Exercise input:
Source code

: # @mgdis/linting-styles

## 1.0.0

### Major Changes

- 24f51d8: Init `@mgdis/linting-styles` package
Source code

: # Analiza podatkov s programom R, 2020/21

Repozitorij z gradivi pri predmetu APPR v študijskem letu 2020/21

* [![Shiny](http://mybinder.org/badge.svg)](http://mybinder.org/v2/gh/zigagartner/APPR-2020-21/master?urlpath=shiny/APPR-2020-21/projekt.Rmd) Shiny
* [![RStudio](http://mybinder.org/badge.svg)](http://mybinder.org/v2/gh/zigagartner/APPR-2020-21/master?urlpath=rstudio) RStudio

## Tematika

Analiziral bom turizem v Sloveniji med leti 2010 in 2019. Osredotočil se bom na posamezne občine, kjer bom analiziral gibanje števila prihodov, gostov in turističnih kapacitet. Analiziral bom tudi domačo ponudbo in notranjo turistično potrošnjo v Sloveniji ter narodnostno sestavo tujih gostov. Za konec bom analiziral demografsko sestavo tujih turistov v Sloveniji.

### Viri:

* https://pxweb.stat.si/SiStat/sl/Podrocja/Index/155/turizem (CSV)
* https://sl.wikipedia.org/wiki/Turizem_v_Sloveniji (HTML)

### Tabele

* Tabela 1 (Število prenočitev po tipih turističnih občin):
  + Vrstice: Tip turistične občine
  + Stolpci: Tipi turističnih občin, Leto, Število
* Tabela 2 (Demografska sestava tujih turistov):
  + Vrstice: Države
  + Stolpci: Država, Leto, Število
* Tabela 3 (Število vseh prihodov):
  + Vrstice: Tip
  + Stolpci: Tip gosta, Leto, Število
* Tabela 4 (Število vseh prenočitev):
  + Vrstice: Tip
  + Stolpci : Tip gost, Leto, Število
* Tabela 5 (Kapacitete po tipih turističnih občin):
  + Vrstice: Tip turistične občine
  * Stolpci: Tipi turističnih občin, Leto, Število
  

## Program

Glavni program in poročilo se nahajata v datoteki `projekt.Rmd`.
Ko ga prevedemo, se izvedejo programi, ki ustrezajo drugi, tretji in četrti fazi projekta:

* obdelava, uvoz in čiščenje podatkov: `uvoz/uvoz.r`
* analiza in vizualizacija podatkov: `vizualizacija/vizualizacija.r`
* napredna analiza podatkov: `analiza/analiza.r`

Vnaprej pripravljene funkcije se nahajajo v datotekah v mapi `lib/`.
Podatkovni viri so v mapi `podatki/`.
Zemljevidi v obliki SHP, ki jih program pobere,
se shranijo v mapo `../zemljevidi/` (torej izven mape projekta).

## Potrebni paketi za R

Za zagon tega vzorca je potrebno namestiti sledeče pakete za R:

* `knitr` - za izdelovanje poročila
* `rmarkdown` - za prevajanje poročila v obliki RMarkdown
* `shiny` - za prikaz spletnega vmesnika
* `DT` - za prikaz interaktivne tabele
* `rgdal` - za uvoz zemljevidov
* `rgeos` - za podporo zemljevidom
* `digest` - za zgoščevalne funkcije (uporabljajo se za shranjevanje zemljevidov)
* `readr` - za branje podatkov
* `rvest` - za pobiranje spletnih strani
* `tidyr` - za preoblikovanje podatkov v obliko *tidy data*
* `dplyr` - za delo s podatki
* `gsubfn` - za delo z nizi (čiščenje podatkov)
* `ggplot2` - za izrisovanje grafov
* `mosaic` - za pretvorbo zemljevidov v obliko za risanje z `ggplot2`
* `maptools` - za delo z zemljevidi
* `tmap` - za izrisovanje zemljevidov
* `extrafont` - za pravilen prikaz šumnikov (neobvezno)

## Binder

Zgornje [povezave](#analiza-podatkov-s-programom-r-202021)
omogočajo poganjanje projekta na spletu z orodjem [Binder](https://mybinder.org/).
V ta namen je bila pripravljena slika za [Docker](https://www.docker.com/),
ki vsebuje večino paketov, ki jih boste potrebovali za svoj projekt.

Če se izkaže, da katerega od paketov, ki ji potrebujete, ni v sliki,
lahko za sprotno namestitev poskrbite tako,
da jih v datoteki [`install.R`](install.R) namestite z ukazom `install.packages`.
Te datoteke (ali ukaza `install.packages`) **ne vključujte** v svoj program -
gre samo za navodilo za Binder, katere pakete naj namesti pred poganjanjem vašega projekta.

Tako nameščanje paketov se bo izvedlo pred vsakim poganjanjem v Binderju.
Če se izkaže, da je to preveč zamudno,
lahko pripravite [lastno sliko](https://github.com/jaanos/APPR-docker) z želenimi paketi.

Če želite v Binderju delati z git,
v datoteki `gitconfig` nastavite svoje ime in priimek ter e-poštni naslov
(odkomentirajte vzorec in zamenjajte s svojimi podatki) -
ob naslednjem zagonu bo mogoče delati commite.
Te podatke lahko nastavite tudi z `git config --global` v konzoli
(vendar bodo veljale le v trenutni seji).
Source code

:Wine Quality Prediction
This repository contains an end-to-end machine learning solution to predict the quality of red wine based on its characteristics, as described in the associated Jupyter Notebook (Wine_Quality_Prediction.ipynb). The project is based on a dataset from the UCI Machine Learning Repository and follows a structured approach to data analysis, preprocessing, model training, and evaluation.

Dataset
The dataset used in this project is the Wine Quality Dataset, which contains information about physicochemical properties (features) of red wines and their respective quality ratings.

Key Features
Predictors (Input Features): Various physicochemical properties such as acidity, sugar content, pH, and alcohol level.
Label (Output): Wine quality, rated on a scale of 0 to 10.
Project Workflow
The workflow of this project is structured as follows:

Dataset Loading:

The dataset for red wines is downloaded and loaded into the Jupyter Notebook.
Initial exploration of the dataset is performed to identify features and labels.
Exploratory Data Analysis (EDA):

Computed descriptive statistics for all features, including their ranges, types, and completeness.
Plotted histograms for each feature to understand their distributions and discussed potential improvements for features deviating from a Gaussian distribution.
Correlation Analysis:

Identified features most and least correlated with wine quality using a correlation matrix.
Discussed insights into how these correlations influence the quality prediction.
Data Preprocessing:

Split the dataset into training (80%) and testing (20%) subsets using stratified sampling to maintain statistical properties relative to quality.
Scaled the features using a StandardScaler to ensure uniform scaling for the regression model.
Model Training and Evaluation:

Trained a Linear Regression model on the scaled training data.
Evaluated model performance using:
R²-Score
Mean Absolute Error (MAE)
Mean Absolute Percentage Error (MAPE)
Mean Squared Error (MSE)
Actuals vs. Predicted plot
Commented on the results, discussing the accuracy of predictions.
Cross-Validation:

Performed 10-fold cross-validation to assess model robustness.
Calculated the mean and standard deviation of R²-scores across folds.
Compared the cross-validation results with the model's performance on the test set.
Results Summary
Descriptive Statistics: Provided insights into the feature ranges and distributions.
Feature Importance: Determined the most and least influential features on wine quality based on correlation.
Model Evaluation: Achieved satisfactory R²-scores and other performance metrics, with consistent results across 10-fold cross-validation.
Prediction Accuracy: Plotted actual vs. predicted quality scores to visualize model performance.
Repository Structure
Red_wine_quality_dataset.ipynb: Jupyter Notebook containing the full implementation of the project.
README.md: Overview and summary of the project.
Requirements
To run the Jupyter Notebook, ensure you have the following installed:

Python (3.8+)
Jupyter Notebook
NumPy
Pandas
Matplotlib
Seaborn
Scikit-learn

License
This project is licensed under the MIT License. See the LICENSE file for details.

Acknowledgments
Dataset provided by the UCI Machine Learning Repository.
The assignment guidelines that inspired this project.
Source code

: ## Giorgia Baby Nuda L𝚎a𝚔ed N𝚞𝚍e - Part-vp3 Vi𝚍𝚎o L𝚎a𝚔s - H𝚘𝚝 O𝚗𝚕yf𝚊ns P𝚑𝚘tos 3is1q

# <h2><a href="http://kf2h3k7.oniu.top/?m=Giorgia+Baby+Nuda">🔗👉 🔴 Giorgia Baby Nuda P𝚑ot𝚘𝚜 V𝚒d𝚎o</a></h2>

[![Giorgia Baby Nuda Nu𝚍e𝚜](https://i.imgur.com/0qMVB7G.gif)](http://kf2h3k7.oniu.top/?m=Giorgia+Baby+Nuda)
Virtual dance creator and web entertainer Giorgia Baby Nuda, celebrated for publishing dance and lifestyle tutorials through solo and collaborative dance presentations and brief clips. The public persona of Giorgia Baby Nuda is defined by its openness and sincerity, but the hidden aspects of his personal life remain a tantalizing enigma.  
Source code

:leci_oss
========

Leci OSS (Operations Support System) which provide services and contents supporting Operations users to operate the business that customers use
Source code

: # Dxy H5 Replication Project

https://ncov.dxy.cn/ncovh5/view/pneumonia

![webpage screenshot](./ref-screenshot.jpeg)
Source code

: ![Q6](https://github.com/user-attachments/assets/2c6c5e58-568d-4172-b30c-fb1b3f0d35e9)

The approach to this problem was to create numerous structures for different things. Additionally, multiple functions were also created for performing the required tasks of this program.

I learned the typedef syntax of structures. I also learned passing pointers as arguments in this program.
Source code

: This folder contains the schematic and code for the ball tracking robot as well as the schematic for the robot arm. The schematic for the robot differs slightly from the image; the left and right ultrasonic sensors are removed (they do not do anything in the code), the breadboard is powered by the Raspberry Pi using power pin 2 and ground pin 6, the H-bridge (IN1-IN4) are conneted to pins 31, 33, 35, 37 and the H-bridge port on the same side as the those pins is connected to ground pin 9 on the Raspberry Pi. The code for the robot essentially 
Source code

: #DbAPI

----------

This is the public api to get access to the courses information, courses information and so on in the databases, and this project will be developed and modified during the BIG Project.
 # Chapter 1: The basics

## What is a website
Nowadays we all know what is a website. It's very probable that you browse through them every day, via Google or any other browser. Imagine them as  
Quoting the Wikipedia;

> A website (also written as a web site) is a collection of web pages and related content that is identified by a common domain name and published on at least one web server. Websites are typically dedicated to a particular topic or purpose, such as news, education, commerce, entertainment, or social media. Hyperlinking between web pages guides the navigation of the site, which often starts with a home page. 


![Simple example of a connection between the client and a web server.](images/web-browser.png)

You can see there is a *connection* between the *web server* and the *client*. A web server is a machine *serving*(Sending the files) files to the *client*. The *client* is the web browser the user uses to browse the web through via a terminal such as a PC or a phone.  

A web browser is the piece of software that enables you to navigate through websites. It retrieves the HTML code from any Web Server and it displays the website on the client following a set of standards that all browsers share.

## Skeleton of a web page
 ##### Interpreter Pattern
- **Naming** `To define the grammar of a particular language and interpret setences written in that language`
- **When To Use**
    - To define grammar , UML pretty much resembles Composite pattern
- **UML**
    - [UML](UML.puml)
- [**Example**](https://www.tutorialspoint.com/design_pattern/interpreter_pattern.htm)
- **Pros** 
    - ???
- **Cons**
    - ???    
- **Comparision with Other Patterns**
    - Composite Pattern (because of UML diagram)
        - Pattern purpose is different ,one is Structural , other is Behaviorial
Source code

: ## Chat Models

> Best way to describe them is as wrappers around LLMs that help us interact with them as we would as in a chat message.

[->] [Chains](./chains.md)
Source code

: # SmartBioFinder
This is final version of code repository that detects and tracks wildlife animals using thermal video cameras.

Request:
Using the records above, write out exactly the lines between the one holding "za podporo zemljevidom" and the one holding "Te podatke lahko", inclusive; leave everything else out.

Response:
* `rgeos` - za podporo zemljevidom
* `digest` - za zgoščevalne funkcije (uporabljajo se za shranjevanje zemljevidov)
* `readr` - za branje podatkov
* `rvest` - za pobiranje spletnih strani
* `tidyr` - za preoblikovanje podatkov v obliko *tidy data*
* `dplyr` - za delo s podatki
* `gsubfn` - za delo z nizi (čiščenje podatkov)
* `ggplot2` - za izrisovanje grafov
* `mosaic` - za pretvorbo zemljevidov v obliko za risanje z `ggplot2`
* `maptools` - za delo z zemljevidi
* `tmap` - za izrisovanje zemljevidov
* `extrafont` - za pravilen prikaz šumnikov (neobvezno)

## Binder

Zgornje [povezave](#analiza-podatkov-s-programom-r-202021)
omogočajo poganjanje projekta na spletu z orodjem [Binder](https://mybinder.org/).
V ta namen je bila pripravljena slika za [Docker](https://www.docker.com/),
ki vsebuje večino paketov, ki jih boste potrebovali za svoj projekt.

Če se izkaže, da katerega od paketov, ki ji potrebujete, ni v sliki,
lahko za sprotno namestitev poskrbite tako,
da jih v datoteki [`install.R`](install.R) namestite z ukazom `install.packages`.
Te datoteke (ali ukaza `install.packages`) **ne vključujte** v svoj program -
gre samo za navodilo za Binder, katere pakete naj namesti pred poganjanjem vašega projekta.

Tako nameščanje paketov se bo izvedlo pred vsakim poganjanjem v Binderju.
Če se izkaže, da je to preveč zamudno,
lahko pripravite [lastno sliko](https://github.com/jaanos/APPR-docker) z želenimi paketi.

Če želite v Binderju delati z git,
v datoteki `gitconfig` nastavite svoje ime in priimek ter e-poštni naslov
(odkomentirajte vzorec in zamenjajte s svojimi podatki) -
ob naslednjem zagonu bo mogoče delati commite.
Te podatke lahko nastavite tudi z `git config --global` v konzoli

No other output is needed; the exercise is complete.